Top Food Sources Contributing to Vitamin D Intake and the Association of Ready-to-Eat Cereal and Breakfast Consumption Habits to Vitamin D Intake in Canadians and United States Americans
Article first published online: 2 JUL 2012
© 2012 Institute of Food Technologists®
Journal of Food Science
Volume 77, Issue 8, pages H170–H175, August 2012
How to Cite
Hill, K. M., Jonnalagadda, S. S., Albertson, A. M., Joshi, N. A. and Weaver, C. M. (2012), Top Food Sources Contributing to Vitamin D Intake and the Association of Ready-to-Eat Cereal and Breakfast Consumption Habits to Vitamin D Intake in Canadians and United States Americans. Journal of Food Science, 77: H170–H175. doi: 10.1111/j.1750-3841.2012.02787.x
- Issue published online: 3 AUG 2012
- Article first published online: 2 JUL 2012
- MS 20111200 Submitted 10/3/2011, Accepted 5/1/2012.
- vitamin D
Abstract: This study aimed to determine dietary vitamin D intake of U.S. Americans and Canadians and contributions of food sources to total vitamin D intake. Total of 7- or 14-d food intake data were analyzed for vitamin D by a proprietary nutrient assessment methodology that utilized food intake data from the Natl. Eating Trends® service, portion size data from NHANES 1999–2004, and nutrient values using the Univ. of Minnesota's Nutrition Data System for Research software. Study participants were 7837 U.S. Americans and 4025 Canadians, ≥2-y-old males and females. The main outcome measures were total dietary vitamin D intake, percent contribution of foods to total vitamin D intake, and vitamin D intake by cereal and breakfast consumption habits. ANOVA was used to determine differences in means or proportions by age and gender and according to breakfast consumption habits. Mean vitamin D intake ranged from 152 to 220 IU/d. Less than 2% of participants in all age groups from the United States and Canada met the 2011 Recommended Daily Allowance (RDA) for vitamin D from foods. Milk, meat, and fish were the top food sources for vitamin D for both Americans and Canadians. Ready-to-eat (RTE) cereal was a top 10 source of vitamin D for Americans but not Canadians. Vitamin D intake was higher with more frequent RTE cereal and breakfast consumption in both countries, largely attributable to greater milk intake.

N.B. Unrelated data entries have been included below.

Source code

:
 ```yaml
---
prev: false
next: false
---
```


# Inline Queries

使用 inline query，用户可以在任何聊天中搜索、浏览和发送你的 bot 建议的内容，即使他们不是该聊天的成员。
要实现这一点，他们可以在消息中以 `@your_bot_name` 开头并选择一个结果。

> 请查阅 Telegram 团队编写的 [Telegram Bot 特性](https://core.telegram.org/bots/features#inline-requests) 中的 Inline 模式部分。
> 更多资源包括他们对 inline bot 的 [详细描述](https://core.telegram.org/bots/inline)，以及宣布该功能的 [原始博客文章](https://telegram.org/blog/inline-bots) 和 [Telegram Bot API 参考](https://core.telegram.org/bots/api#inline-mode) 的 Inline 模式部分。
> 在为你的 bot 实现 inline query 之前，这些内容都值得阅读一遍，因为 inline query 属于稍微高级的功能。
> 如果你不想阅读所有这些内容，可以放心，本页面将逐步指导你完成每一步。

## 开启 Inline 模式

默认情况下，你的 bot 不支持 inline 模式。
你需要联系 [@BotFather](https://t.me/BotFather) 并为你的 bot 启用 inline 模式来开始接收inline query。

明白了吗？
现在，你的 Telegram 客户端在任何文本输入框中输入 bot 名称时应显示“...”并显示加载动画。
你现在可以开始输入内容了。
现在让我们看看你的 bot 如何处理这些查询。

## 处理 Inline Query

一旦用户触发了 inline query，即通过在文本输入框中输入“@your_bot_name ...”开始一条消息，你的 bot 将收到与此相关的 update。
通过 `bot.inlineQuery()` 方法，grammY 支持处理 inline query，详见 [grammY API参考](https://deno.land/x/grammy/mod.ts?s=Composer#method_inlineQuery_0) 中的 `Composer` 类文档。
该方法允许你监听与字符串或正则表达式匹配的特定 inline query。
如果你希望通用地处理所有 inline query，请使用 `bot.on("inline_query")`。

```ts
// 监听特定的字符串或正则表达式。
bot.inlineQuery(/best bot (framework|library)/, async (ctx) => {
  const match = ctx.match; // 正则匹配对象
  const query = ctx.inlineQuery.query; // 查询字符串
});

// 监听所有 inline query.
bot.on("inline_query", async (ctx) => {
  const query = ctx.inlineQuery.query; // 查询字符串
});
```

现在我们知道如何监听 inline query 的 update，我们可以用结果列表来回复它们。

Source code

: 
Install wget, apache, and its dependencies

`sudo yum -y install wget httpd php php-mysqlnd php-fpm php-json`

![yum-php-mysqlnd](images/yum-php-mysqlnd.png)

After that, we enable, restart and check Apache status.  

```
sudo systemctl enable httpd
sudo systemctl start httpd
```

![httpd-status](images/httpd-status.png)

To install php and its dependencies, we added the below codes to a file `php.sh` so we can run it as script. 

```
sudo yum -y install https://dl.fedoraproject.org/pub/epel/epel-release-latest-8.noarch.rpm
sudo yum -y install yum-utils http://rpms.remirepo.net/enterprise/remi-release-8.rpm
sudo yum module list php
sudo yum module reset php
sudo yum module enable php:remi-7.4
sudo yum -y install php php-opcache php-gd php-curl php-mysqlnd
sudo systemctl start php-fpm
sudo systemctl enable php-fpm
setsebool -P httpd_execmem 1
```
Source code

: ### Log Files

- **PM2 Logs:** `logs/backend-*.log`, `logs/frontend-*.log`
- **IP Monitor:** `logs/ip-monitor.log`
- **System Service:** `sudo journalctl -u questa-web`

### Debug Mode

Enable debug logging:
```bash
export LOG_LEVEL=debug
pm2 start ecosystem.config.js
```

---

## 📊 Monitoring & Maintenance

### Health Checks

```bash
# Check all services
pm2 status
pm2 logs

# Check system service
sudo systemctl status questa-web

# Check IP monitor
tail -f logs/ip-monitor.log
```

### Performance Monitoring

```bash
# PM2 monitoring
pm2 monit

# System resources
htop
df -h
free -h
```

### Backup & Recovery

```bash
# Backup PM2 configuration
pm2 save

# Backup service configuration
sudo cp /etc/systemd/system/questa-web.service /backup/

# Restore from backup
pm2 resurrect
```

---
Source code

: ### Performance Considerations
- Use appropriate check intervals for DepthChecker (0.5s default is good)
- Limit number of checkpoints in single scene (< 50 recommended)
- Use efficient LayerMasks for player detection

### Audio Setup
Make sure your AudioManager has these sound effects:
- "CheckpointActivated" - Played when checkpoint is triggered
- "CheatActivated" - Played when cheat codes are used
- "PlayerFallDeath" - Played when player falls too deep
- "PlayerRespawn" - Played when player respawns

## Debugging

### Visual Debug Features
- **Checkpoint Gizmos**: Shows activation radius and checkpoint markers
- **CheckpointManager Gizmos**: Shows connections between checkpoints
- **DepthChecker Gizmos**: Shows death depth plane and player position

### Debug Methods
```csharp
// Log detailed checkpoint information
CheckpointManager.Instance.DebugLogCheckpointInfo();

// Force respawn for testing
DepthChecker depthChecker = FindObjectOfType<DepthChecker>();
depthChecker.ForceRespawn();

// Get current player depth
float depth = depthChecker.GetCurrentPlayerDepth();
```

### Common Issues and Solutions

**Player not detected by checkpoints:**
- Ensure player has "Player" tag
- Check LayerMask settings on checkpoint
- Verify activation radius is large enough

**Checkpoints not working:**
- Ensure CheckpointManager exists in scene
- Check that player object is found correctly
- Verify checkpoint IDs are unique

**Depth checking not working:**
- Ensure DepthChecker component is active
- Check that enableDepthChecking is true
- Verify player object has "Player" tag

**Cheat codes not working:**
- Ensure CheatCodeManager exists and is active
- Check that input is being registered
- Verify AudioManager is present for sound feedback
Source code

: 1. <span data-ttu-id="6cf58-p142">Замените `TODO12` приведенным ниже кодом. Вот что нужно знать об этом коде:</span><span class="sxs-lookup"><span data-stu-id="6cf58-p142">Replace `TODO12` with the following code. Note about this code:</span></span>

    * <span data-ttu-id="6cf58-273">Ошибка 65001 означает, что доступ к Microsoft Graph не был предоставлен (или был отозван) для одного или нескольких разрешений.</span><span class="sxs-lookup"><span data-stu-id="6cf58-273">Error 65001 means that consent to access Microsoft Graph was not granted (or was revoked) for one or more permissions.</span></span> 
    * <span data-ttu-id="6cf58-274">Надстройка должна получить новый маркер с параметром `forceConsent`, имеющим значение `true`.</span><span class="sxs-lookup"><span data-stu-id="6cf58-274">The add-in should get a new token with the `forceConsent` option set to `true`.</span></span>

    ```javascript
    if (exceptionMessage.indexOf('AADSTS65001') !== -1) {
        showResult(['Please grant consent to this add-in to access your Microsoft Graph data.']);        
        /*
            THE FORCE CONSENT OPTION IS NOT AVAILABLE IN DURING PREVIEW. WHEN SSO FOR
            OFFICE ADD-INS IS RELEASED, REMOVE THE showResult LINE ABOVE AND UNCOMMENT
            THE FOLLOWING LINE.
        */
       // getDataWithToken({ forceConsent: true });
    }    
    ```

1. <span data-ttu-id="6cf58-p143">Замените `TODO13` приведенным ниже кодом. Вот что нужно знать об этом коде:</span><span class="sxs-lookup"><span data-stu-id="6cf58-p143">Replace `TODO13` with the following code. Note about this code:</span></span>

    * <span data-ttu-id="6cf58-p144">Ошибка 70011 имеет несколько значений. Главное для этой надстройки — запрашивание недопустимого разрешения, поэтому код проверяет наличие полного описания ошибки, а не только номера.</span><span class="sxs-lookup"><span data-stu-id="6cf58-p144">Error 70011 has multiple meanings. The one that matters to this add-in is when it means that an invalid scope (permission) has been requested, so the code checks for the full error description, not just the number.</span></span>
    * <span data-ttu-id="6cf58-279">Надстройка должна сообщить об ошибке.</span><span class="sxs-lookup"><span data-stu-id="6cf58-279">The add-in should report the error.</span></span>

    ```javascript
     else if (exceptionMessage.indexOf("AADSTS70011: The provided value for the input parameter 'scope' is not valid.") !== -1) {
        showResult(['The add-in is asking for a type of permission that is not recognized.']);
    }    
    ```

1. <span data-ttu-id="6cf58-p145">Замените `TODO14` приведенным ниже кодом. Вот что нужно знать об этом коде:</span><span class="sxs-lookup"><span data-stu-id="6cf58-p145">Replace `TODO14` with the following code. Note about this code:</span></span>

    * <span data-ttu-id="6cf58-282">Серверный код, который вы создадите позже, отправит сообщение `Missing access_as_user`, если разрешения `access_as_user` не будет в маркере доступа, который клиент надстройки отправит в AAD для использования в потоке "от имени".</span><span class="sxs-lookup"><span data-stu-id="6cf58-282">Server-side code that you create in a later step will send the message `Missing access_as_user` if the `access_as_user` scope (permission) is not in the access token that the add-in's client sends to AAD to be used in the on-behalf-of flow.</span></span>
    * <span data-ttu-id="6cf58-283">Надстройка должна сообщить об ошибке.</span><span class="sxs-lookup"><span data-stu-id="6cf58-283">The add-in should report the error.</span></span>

Practical Application: Most U.S. Americans and Canadians do not meet the 2011 Inst. of Medicine recommended daily allowance (RDA) for vitamin D for their age groups from foods. Increasing breakfast and cereal consumption may be a useful strategy to increase dietary vitamin D intake to help individuals meet the RDA for vitamin D, particularly by increasing milk intake. However, it is likely that additional food fortification or vitamin D supplementation is required to achieve the RDA.